Hi. I’m John, the creator of Photo Find.
Photo Find is all about exploring and finding your way.
GPS is pretty amazing. It has only been around since 1995, and it lets us reference any exact place on Earth with two decimal numbers. Even so, it can be annoying to keep track of coordinates or save and share pins. Photo Find lets you save, return to, or share an exact location without sending around map pins or numbers. I think it is the simplest way to get back to the exact location on Earth where a photo was taken.
First for foraging
The idea came about while I was hiking with my friend Casey Inman, who is into foraging wild foods. He had taken classes on identifying edible plants and mushrooms around the Northeastern United States, where we live near Syracuse, NY.
After a few weeks of hikes, we started finding some awesome mushrooms growing out of trees (not the trippy kind). Many were big enough to take home right then. But some were not ready yet, even though they might be in a few weeks or months.
I knew every photo I took with my iPhone had GPS coordinates saved in it. So I started taking pictures of these small mushrooms, hoping we would be able to get back to them later.
Can I already see my photos on a map?
I knew I could see all my photos on a map in the Photos app on every iPhone, so I thought that would be helpful. In practice it was not.
The map inside the Photos app did not show my current location. So I had to switch back and forth between that and Google Maps, which had my location and a small compass arrow for the direction I was facing. That was already hard, since we were in the middle of nowhere with few landmarks to match up.
We were also hiking in places with no designated paths. We were just in the woods. Heading back to the car was its own problem, since we did not know exactly what direction to go. I tried tracking our hikes with apps like RunKeeper to retrace our route. It worked OK for getting back to the car, but it was not a great system for marking spots.

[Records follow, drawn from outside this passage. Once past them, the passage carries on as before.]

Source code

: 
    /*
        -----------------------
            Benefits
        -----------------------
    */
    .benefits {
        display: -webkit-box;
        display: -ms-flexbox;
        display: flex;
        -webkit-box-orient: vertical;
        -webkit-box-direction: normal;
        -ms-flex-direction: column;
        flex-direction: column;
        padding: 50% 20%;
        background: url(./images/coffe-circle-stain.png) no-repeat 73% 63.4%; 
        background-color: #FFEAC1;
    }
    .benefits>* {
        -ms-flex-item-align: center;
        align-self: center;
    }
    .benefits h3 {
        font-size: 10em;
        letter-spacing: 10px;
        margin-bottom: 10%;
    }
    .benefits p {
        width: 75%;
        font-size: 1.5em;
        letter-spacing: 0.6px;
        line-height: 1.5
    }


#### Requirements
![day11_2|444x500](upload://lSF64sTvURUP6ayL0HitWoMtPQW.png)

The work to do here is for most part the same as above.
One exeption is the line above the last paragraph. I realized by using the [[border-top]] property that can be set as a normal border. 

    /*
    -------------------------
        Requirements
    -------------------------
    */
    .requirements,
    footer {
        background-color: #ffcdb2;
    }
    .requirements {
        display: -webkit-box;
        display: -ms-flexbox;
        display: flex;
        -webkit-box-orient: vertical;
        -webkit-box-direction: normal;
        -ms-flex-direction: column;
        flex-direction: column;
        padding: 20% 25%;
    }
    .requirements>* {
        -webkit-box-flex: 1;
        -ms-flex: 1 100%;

So I thought: would it not be useful to have a giant arrow that just pointed at the place where a photo was taken? That is Photo Find.
How it works today
Modern iPhones quietly save the location of every photo you take, as long as the Camera app has permission to use location. That data sits inside the image file. Photo Find reads it and turns it into something you can follow on foot: a compass arrow pointing at the place, with the distance left to go.
Photos sent through Messages keep their location. Photos sent through email usually do too, if the sender does not resize them. Photo Find works with both. It also reads photos pasted from the clipboard and shared from the Photos app.
No account. No tracking. No subscription. The arrow points at the place.